Adhesive Bonding Key to VW 3D Printed Metallic Parts

Posted on 7/15/2021 1:10:20 PM By ASC

Volkswagen, which plans to raise the levels of its 3D metal printing automotive parts production to 100,000 a year by 2025, has submitted it’s first components made using the adhesive binder jetting process for certification at Osnabrück.

According to the company, the components for the A pillar of the T-Roc convertible, which were made using the adhesive binder method as opposed to fusing layers of metallic powder with a laser, are half the weight of similar components made from steel sheet.

The company says that the adhesive binder jetting technology, which it has been scaling up for the past 5 years, is faster than the laser fusing method which fuses layers of metallic powder.
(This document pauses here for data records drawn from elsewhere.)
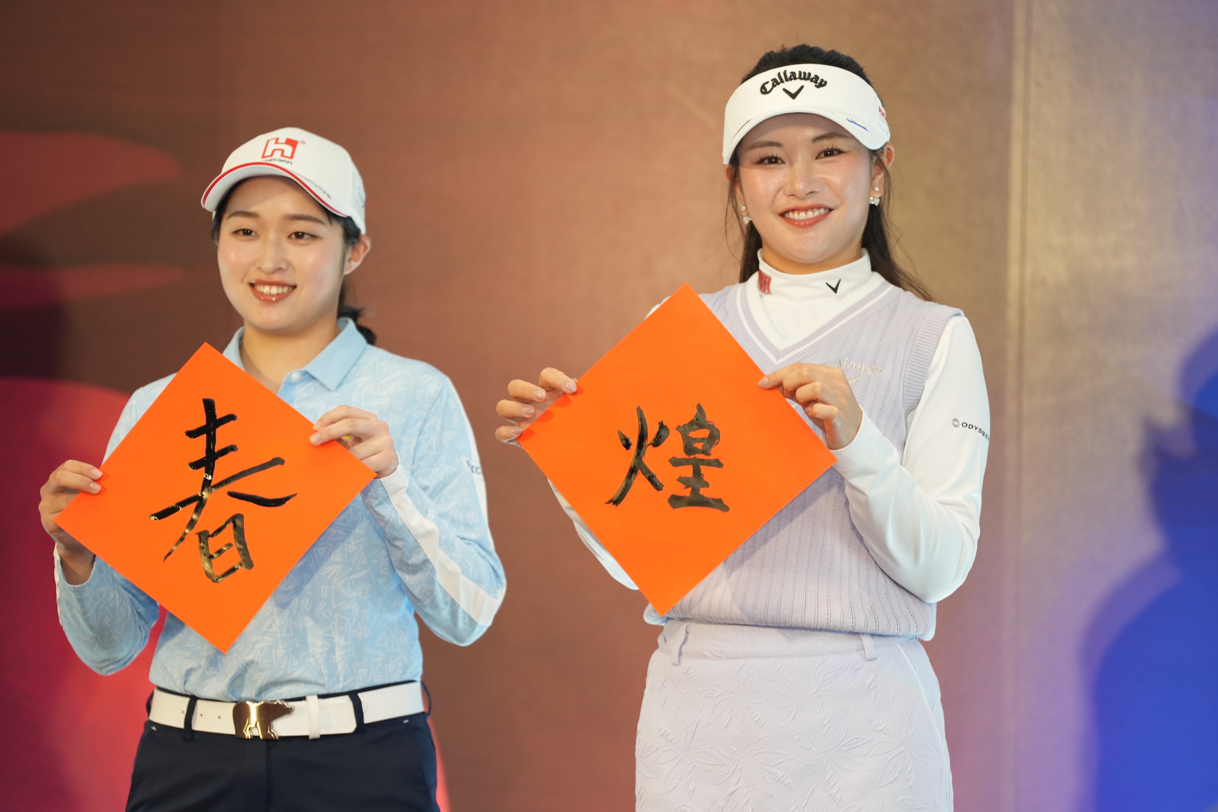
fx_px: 6765
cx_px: 609
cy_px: 406
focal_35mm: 200
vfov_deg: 6.9
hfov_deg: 10.3
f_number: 2.8
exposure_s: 1/250
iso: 1250
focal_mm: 200
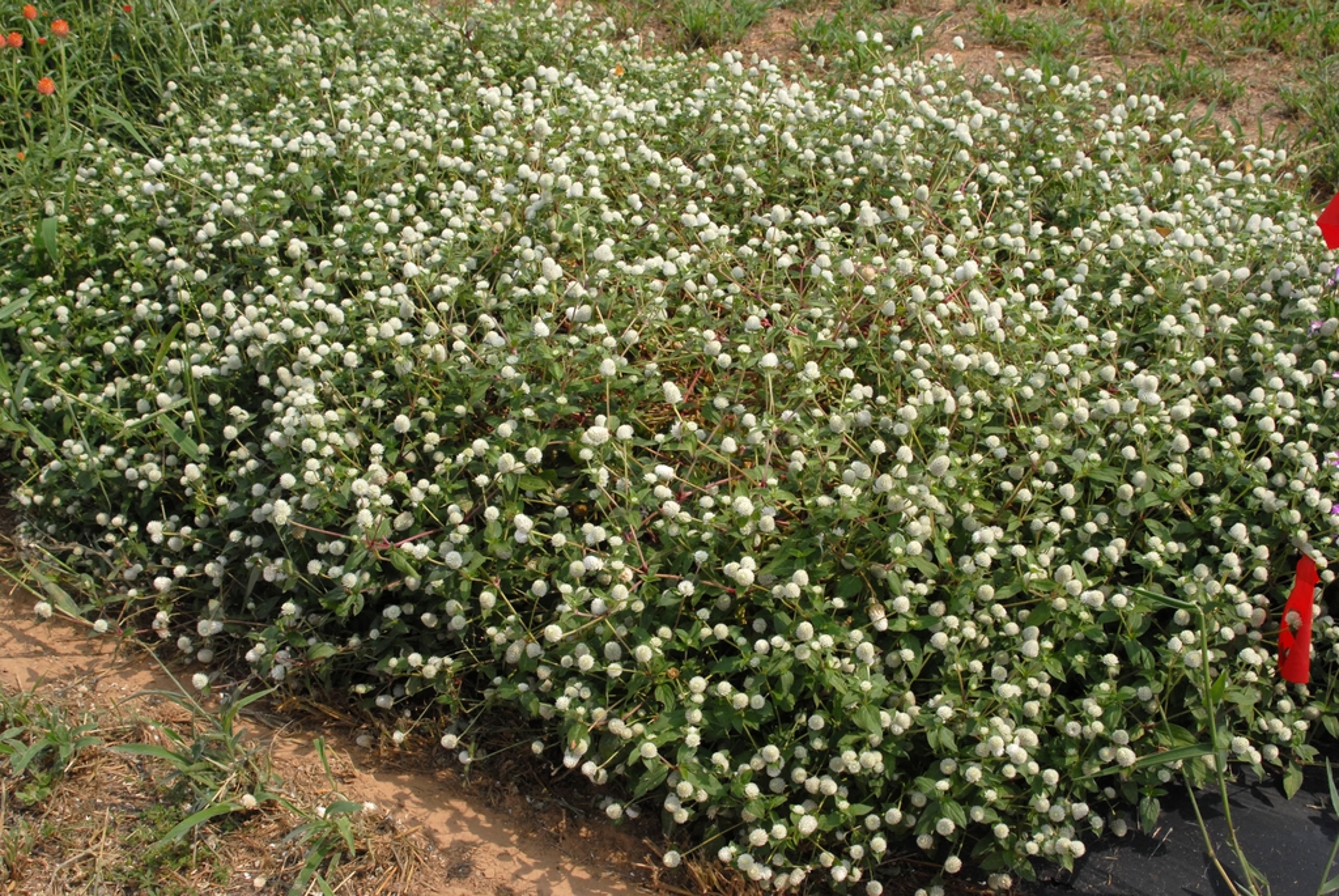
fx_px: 1564
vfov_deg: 32.0
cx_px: 670
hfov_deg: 46.4
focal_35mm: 42
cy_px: 448
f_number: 11
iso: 400
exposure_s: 1/500
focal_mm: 28
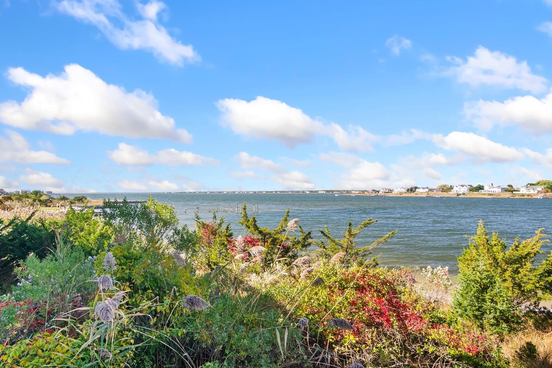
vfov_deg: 60.4
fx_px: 316
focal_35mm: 21
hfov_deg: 82.2
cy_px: 189
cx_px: 266
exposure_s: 1/100
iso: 250
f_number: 8
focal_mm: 11
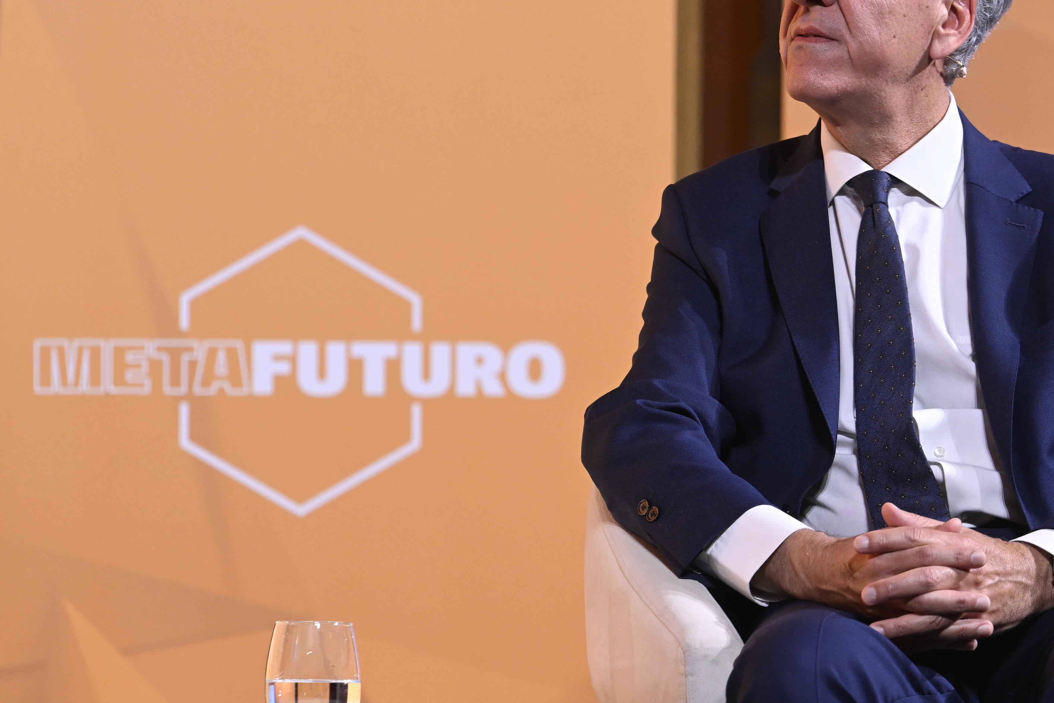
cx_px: 789
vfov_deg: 5.5
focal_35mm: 248
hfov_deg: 8.3
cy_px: 208
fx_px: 7260
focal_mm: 140
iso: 2000
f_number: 4.5
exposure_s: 1/200
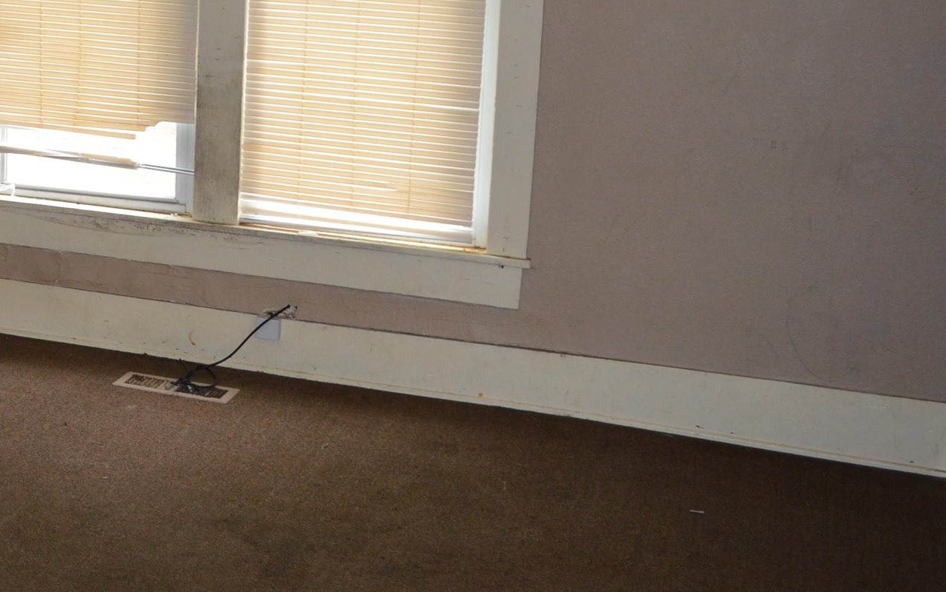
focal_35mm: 66
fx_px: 1702
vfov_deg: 19.5
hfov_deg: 28.3
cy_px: 118
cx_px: -92
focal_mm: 18
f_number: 3.5
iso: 500
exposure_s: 1/60
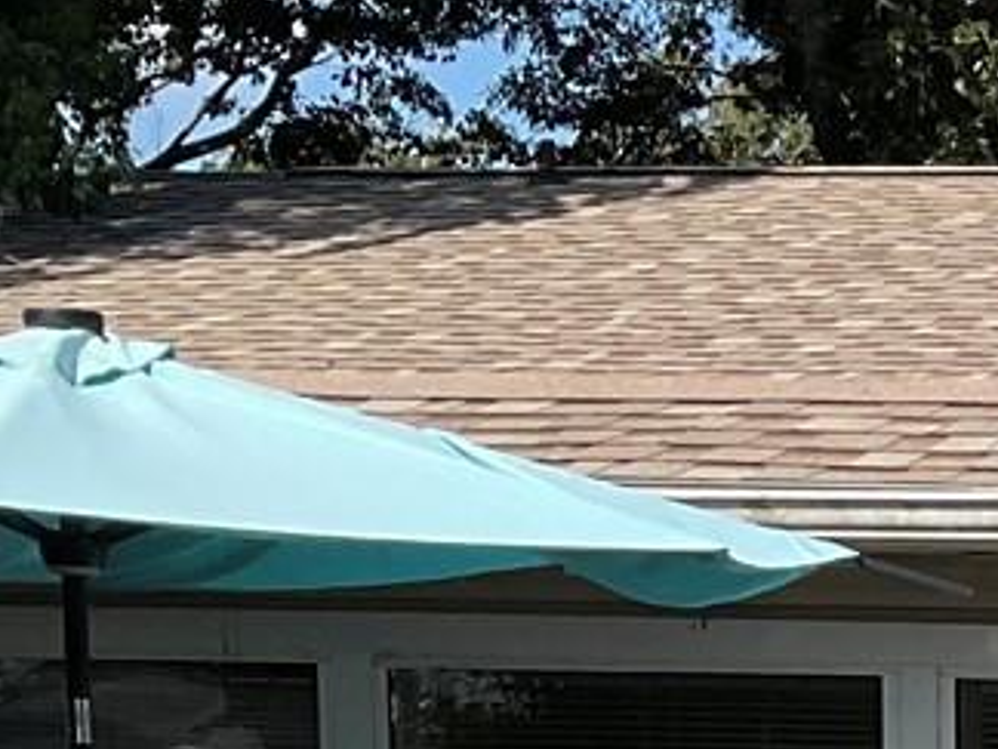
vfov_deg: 9.9
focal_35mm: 143
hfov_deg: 12.1
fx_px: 4123
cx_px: 2067
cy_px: 1319
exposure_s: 1/2320
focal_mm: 3
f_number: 1.8
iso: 16
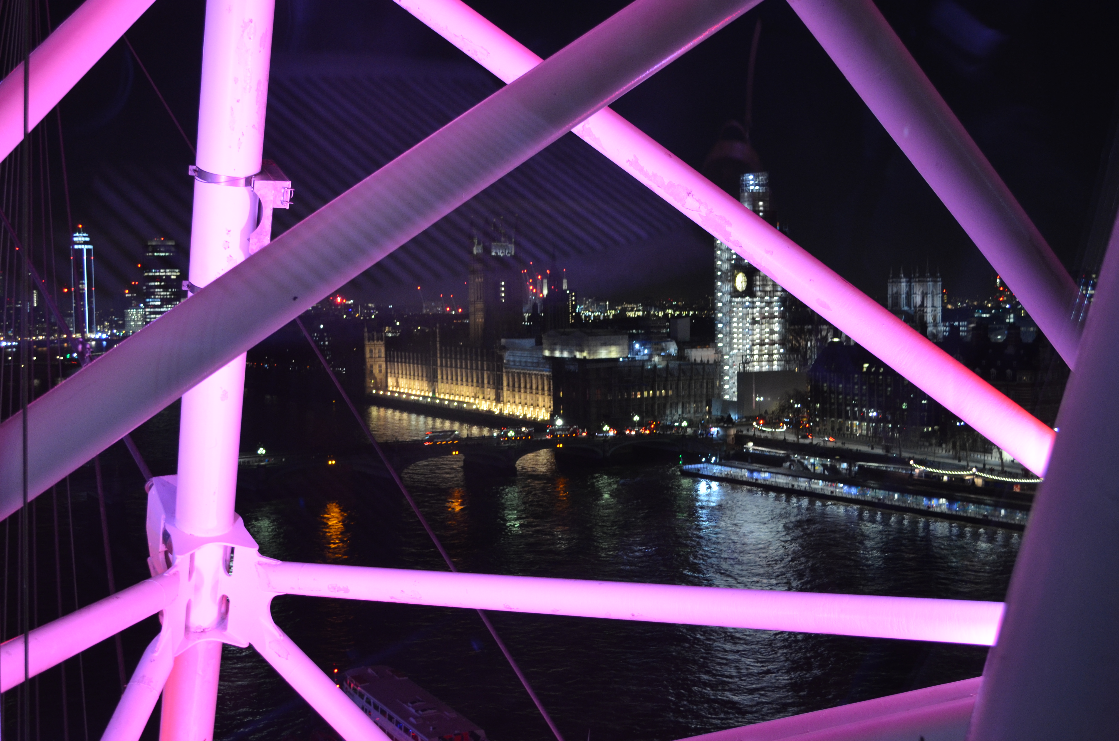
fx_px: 1303
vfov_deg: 31.8
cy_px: 370
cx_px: 560
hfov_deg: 46.5
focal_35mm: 42
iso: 800
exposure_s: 1/3
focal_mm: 28
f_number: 5
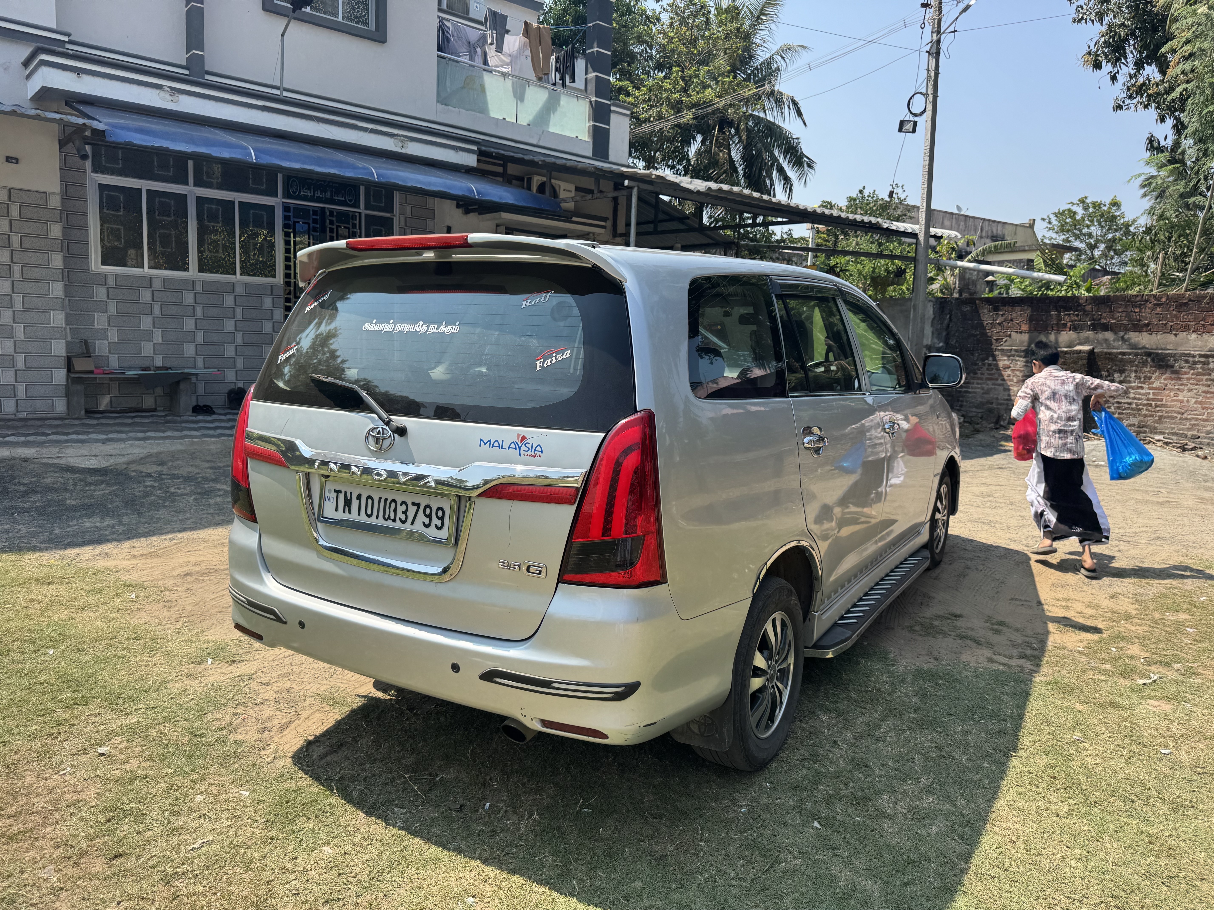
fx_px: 842
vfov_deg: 56.8
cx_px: 607
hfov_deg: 71.6
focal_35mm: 24
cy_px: 455
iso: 80
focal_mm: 6.76
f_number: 1.78
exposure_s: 1/2415
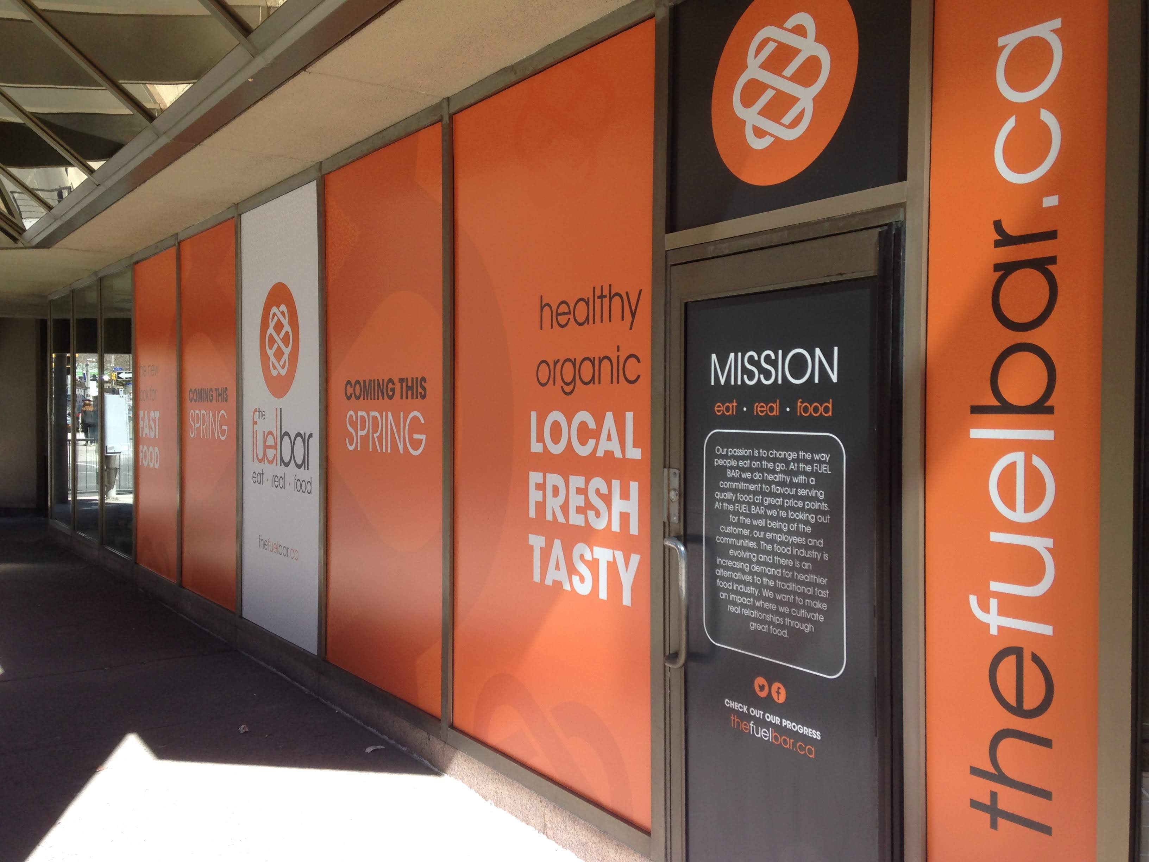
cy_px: 431
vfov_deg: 42.9
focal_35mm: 33
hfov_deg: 55.4
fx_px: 1095
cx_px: 574
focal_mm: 4.12
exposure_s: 1/407
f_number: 2.4
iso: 50
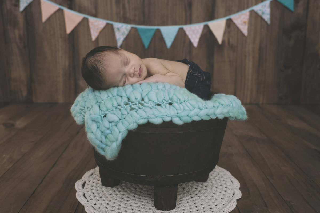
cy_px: 106
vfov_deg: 37.8
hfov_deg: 54.5
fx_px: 311
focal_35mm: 35
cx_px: 160
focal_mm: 35
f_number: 4.5
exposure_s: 1/250
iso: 640
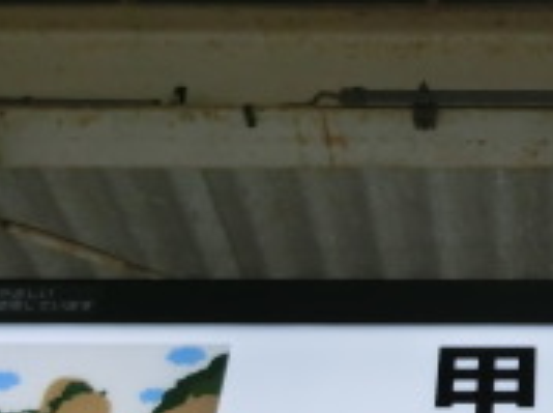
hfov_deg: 20.7
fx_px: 1436
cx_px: 612
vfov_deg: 16.4
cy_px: 236
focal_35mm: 90
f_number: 3.5
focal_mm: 4.5
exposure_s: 1/125
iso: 100
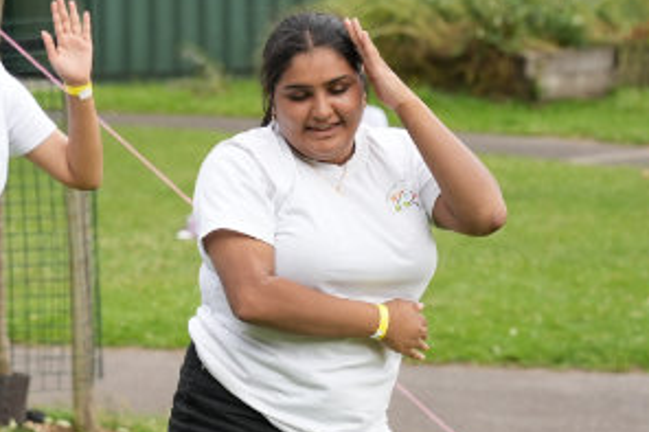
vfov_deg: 6.7
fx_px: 3682
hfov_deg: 10.0
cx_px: -39
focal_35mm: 204
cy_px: 172
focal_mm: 59.1
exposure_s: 1/1250
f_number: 2.8
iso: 250
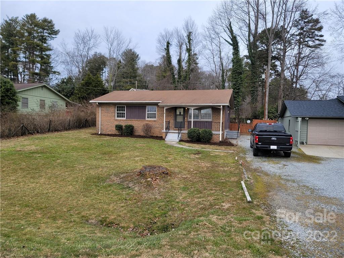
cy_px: 129
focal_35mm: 25
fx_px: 248
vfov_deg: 54.9
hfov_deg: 69.4
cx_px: 172
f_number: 1.8
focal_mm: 7
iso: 20
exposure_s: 1/519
It also differs in that it makes use of a printhead to deposit a liquid adhesive over the powder layer. The adhesive is then cured and solidifies quickly, after which new layers of metal powder are added, followed by additional adhesive bonding layers.

Volkswagen reports that, while traditional sheet metal stamping and machining methods would continue to be used when producing automotive parts that required extra strength, 3D printing, besides offering lighter weight and faster production, allowed for the production of different parts in the same workspace simply by changing computer programs. This lead to conservation of floor space and also removed the need for new dies to be made in order to stamp parts.